Moreover, GO analysis showed that both glomerular and tubulointerstitial DEGs were enriched for genes located in extracellular vesicles, including exosomes and blood microparticles. Extracellular vesicles are host cell-derived packages of information which mediate intercellular communication [39]. Accumulating evidence indicated that the levels of kidney-derived exosomes and blood microparticles elevated in diabetic patients [40-43]. Previous study reported that endothelial and podocyte extracellular vesicles had profibrotic effects on mesangial and tubular cells [44, 45], and tubular extracellular vesicles could induce inflammation [46]. It is also demonstrated that platelet microparticles in diabetic patients contributed to endothelial injury by extracellular communication [47]. And our analysis showed that increased DEGs in exosomes and blood microparticles mainly involved in leukocyte migration, complement activation, extracellular matrix organization, and platelet degranulation, which further supported the roles of extracellular vesicles mediated intercellular communication in the process of DN inflammation and fibrosis.

Injury of renal tubular cells is a prominent histopathological feature of DN and is regarded as an important contributor to impaired kidney function [48]. Exploring key pathways leading to tubular injury, in addition to exacerbated inflammation as discussed above, we found that the downregulated DEGs might have renoprotective effects as they positively correlated with eGFR. These decreased DEGs were significantly enriched in pathways associated with metabolism process and oxidation reduction process according to GO enrichment analysis. And the results of hub genes were similar, with function relating to metabolism process particularly lipid metabolism, i.e., EHHADH, HAO2, PECR, ACOX2, SLC27A2, and oxidation-reduction process, i.e., PECR, DHRS4 DAO, PIPOX. Downregulation of the lipid metabolism genes could result in tubule epithelial lipid accumulation, which is common in human DN and correlated with deterioration of renal function [49, 50]. Normally, tubular epithelial cells rely on fatty acids as energy source [48], while defective fatty acid utilization cause energy depletion. Tubular epithelial cells have high levels of baseline energy consumption and substantial mitochondria, and energy depletion would result in excess oxidative stress, subsequent injury, and even cell death [51, 52]. In our study, the PPI network of decreased DEGs also showed close interactions between lipid metabolism and oxidative stress. These results suggested that dysregulation of lipid metabolism and oxidative process could coordinately contribute to the tubulointerstitial impairment in DN.

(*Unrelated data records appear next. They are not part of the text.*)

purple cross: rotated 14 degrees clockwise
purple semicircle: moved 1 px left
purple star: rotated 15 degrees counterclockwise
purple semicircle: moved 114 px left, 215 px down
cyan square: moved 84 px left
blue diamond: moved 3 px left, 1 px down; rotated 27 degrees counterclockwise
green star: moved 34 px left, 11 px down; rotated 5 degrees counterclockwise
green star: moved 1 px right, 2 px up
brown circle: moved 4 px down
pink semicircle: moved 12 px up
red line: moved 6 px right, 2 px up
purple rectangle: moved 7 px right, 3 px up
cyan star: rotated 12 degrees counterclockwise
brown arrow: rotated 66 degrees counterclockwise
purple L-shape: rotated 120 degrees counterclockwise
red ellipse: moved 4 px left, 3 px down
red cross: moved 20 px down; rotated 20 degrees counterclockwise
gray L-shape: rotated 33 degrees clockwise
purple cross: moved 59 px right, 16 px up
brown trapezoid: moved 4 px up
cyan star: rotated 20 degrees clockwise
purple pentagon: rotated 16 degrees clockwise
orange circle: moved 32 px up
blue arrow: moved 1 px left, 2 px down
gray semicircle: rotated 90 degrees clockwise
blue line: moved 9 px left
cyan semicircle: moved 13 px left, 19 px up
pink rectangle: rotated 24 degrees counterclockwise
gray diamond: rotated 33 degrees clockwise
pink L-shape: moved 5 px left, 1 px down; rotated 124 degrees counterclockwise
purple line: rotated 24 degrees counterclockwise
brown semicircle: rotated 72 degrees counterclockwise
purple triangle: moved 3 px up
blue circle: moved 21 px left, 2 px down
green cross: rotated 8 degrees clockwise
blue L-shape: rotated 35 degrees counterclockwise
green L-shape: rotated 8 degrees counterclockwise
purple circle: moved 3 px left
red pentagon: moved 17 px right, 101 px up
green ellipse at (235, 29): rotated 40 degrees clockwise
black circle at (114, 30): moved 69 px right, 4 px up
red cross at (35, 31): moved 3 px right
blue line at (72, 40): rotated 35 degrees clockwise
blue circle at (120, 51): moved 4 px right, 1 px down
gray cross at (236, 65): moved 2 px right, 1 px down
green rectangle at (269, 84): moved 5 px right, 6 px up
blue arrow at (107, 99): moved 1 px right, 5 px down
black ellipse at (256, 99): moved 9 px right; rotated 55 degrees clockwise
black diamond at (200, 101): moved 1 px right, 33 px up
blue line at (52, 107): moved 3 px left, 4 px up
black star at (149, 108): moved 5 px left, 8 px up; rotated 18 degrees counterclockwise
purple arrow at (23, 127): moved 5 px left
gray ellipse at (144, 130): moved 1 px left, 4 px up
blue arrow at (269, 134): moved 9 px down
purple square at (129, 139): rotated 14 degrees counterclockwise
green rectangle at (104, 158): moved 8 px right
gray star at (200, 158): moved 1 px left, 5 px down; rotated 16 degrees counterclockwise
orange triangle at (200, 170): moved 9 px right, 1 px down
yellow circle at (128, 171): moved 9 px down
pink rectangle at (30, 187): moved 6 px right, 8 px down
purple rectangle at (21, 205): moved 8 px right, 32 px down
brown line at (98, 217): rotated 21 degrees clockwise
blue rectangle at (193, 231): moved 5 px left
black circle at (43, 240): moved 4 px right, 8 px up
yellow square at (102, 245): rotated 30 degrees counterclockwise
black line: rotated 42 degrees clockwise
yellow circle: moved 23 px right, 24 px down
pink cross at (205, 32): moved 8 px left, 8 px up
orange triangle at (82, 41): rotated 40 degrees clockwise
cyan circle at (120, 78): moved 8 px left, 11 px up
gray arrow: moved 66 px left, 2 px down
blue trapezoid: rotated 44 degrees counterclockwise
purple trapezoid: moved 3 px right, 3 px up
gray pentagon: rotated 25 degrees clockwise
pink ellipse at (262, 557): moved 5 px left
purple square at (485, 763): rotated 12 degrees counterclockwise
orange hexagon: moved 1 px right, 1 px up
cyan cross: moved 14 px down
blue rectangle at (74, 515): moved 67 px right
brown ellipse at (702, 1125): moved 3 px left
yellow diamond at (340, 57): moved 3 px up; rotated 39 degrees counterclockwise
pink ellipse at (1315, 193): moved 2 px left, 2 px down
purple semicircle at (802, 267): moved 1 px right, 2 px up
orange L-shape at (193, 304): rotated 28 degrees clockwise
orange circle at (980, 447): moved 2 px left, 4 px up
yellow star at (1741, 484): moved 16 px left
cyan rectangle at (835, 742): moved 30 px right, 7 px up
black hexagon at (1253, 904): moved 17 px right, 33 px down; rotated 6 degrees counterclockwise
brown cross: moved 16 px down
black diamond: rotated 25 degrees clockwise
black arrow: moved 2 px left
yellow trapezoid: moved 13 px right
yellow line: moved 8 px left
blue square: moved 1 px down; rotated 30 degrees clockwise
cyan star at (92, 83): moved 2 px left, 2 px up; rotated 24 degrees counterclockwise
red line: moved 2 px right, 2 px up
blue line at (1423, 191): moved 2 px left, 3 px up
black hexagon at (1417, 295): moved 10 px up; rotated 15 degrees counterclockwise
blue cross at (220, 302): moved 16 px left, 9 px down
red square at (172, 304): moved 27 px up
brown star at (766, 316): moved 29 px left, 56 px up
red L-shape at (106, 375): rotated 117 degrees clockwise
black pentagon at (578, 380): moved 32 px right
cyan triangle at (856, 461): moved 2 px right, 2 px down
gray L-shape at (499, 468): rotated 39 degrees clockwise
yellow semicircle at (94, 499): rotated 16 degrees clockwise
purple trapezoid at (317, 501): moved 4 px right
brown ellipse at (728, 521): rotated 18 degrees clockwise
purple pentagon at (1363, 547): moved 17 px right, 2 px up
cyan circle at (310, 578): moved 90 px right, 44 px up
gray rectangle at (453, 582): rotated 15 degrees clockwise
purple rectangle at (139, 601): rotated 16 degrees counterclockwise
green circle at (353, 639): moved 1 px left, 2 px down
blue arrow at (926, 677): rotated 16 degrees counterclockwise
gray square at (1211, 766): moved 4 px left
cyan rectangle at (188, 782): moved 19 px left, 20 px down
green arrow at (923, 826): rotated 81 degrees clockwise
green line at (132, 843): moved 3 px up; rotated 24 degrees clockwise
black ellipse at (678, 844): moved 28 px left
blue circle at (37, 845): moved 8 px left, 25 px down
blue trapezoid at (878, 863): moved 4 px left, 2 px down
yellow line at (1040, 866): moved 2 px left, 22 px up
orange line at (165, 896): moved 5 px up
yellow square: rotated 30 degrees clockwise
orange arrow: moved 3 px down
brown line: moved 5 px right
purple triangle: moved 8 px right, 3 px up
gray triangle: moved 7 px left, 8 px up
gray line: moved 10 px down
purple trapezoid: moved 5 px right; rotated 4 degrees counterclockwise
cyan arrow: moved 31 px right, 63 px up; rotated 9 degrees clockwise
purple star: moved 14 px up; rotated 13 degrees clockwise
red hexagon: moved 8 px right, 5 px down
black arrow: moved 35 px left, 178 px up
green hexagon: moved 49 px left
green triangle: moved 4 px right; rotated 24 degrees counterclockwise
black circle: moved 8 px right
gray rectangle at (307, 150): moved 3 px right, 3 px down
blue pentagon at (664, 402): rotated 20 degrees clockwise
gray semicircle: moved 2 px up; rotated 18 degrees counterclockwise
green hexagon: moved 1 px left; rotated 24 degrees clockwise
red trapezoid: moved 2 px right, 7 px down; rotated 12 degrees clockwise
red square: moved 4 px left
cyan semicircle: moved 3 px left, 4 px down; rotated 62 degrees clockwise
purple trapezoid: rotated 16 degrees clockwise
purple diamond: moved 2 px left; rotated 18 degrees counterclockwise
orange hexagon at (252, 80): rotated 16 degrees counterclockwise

Our study has several limitations. First, due to lack of detailed information of patients, it is difficult to control and evaluate the influence of demographic factors or the stage of the disease process on the analysis. Second, renal function impairment among different groups was unmatched. Third, the analysis was based on transcripts, which are not always the same as those on the protein level. Fourth, shared DEGs not enriched in enrichment analysis or selected as hub genes could also play an important role in the DN progression. However, as conventional treatment based on strict control of hypertension, hyperglycemia, and proteinuria fails to prevent DN patients from renal failure, novel therapeutic strategies are urgently needed. And this analysis suggests that strategies focus on impeding renal inflammation and fibrosis, correcting dysregulated tubular lipid metabolism and oxidative-reduction process from an integrative bioinformatics aspect.

5. Conclusions

In summary, our study disclosed the pathogenic molecules and pathways promoting the progression of DN independent of proteinuria. We identified a total of 566 glomerular and 581 tubulointerstitial shared DEGs and highlighted the importance of pathways associated with fibrosis, inflammation, lipid metabolism, and oxidative stress in DN. These genes and pathways could be potential targets for the treatment of DN.